> [Source data]:
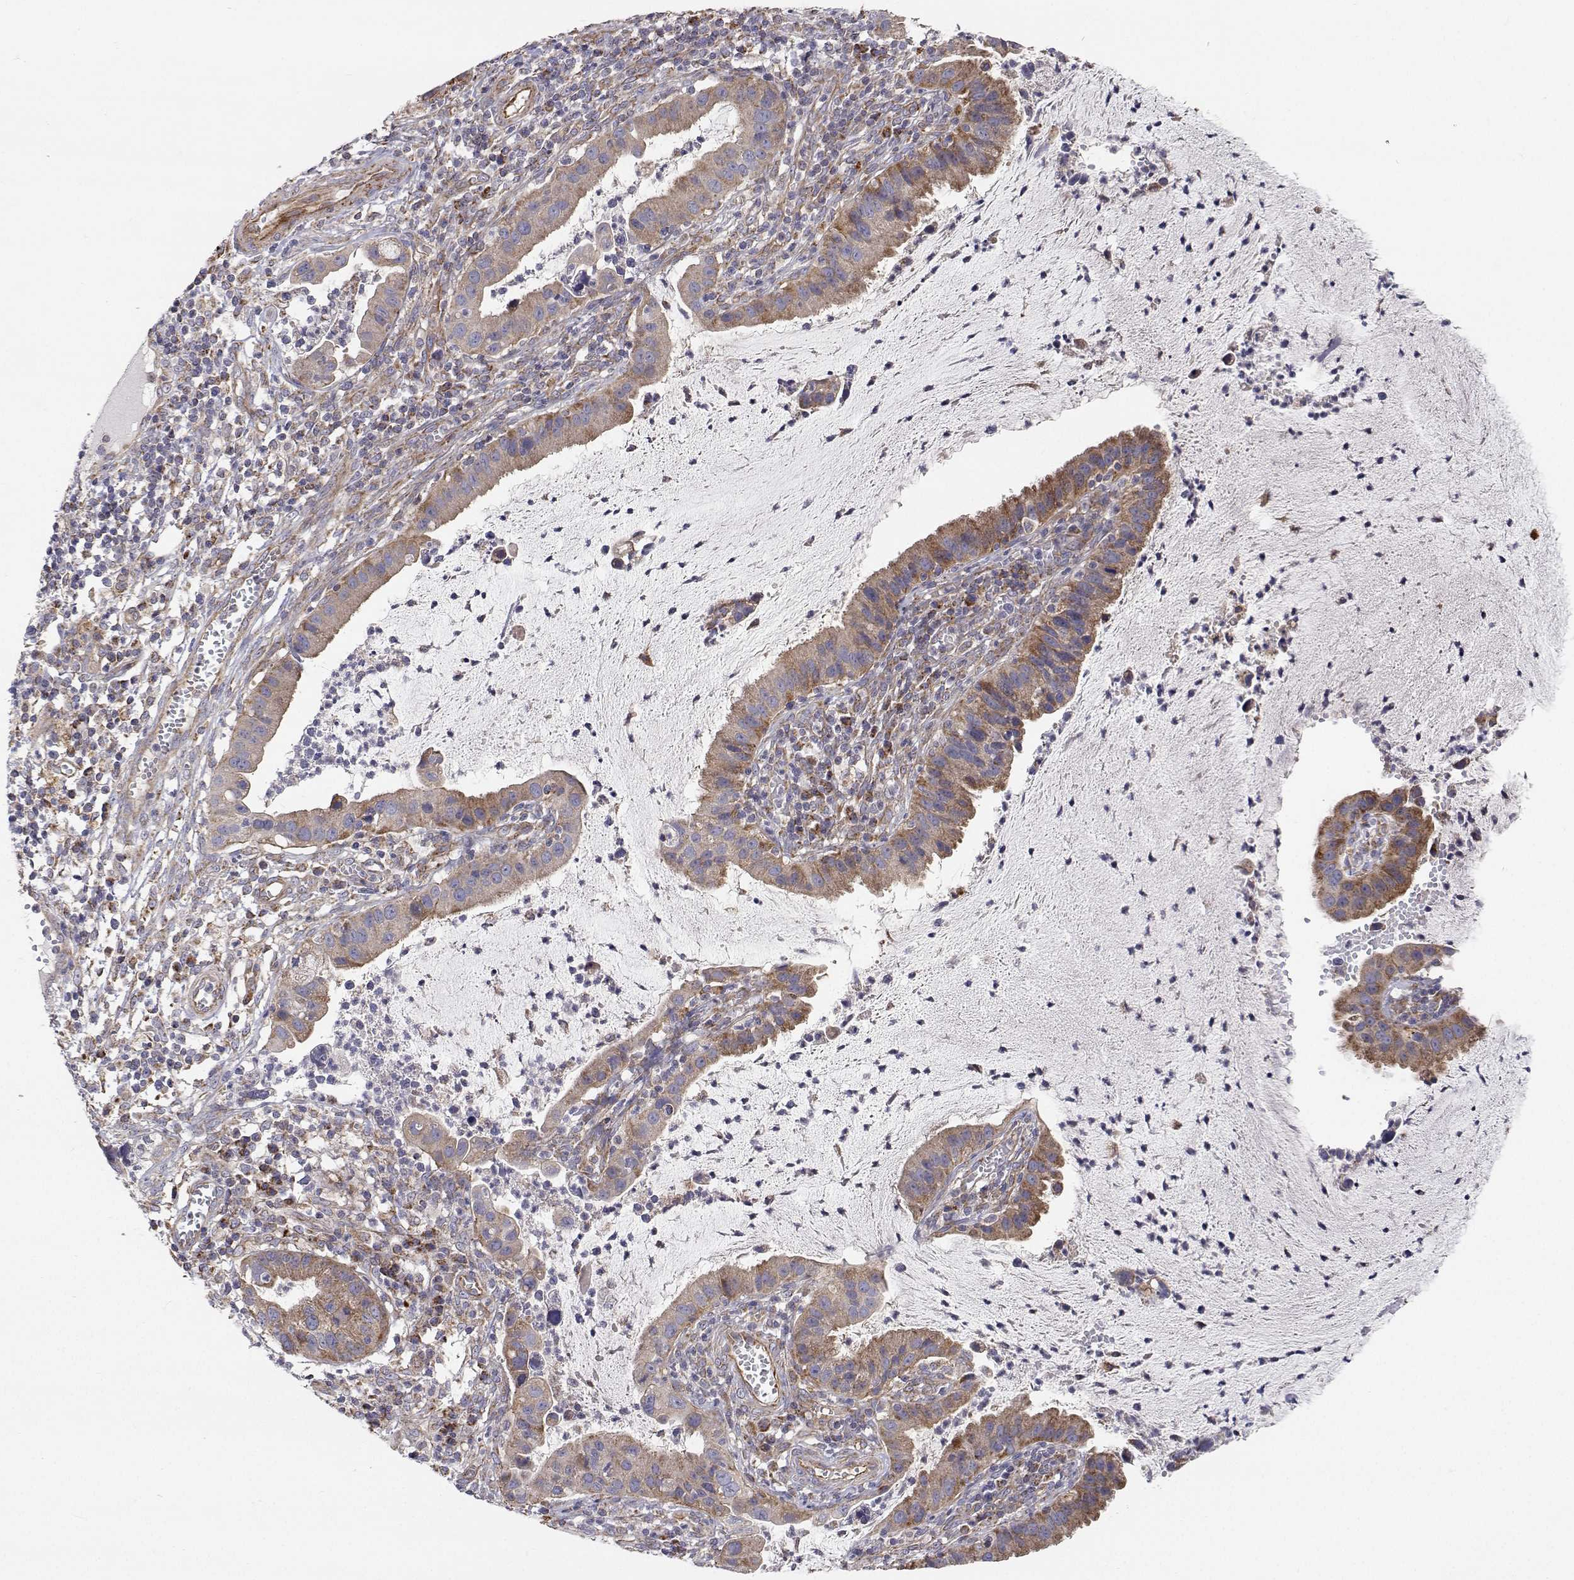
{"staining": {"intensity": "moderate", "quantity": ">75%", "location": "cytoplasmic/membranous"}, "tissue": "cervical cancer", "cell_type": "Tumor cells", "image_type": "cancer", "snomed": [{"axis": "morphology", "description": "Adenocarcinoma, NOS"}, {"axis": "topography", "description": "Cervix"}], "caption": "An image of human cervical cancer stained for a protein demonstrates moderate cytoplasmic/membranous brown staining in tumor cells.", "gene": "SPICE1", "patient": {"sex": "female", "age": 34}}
---
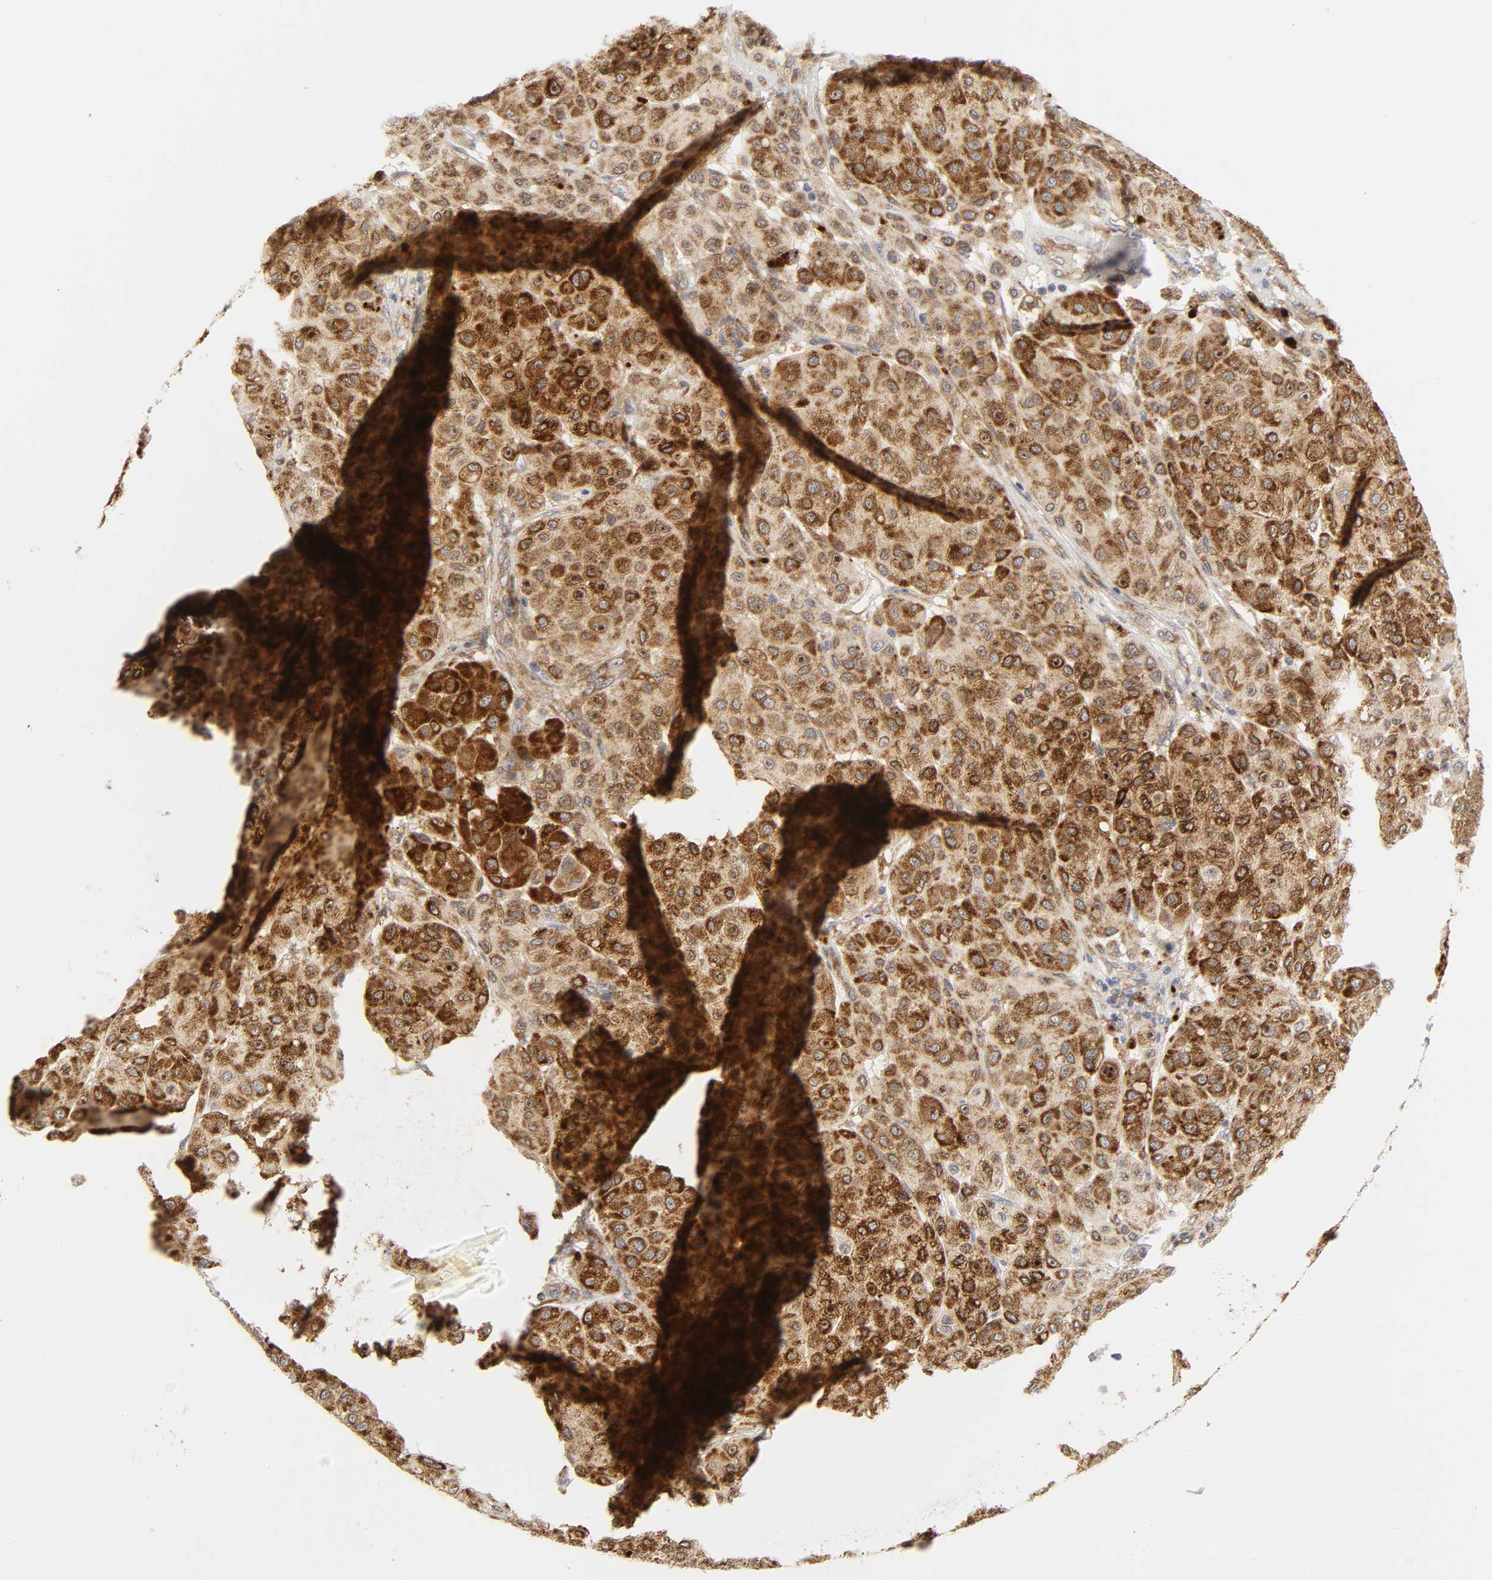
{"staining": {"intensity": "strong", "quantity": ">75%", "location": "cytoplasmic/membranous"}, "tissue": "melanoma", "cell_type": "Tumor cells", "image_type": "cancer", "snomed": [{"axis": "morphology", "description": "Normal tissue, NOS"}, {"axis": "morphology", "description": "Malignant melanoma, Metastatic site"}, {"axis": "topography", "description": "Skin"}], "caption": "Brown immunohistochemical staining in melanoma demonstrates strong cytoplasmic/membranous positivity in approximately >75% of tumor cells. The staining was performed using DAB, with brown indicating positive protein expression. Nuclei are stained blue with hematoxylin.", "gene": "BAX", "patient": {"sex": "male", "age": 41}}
==
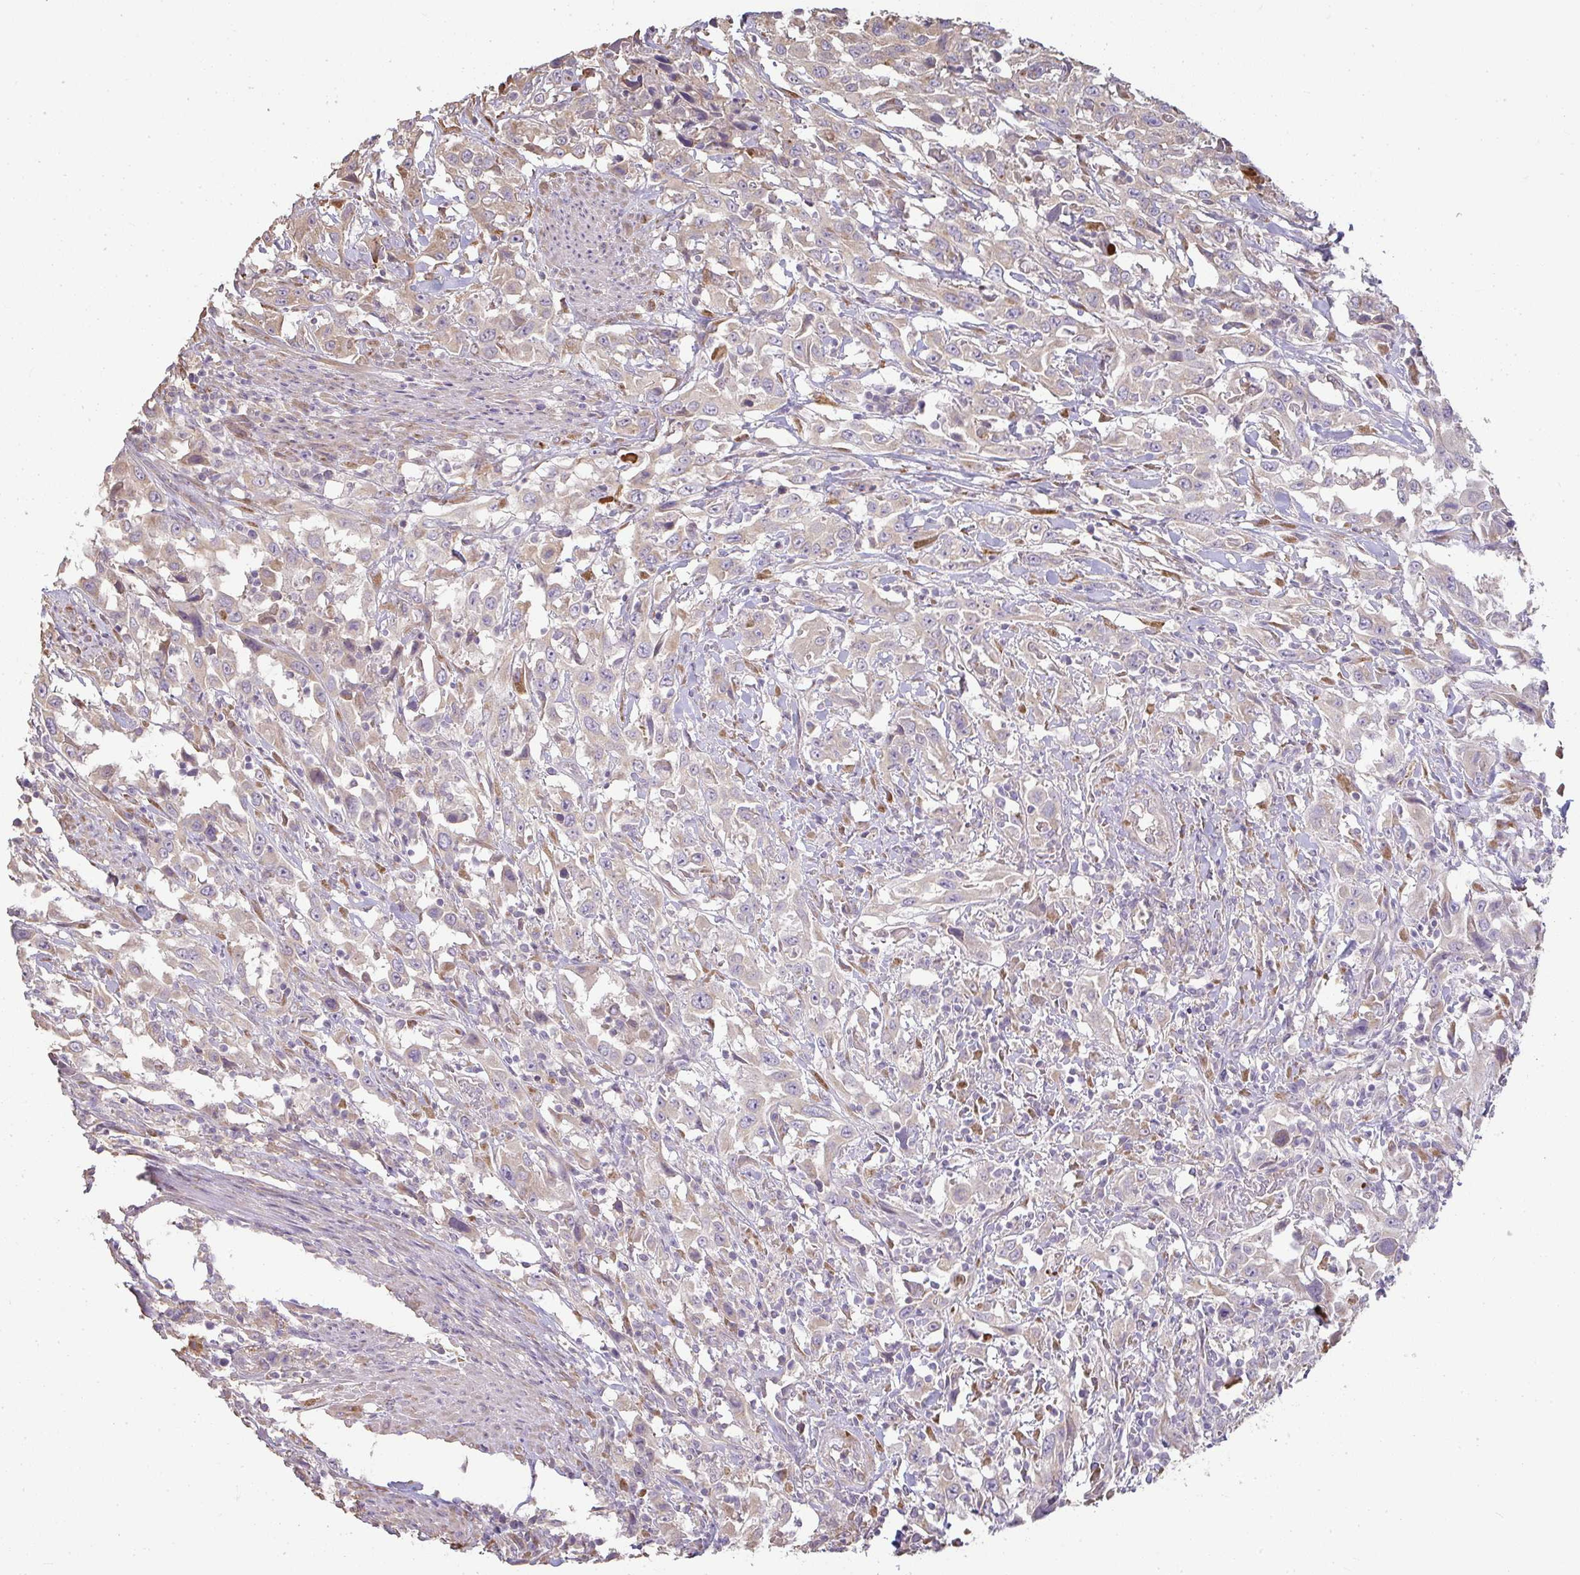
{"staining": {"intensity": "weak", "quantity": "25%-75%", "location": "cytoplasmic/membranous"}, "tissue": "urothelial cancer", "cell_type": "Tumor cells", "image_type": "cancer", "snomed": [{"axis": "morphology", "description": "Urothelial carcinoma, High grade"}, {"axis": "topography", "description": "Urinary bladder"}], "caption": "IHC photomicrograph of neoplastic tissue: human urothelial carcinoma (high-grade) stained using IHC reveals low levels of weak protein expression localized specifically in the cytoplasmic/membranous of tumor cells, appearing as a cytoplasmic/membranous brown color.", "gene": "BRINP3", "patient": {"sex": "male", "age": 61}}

> [Instructions to follow]: How many of the lines above contain the word "human"? Only the number should be given.

> [Answer section]: 2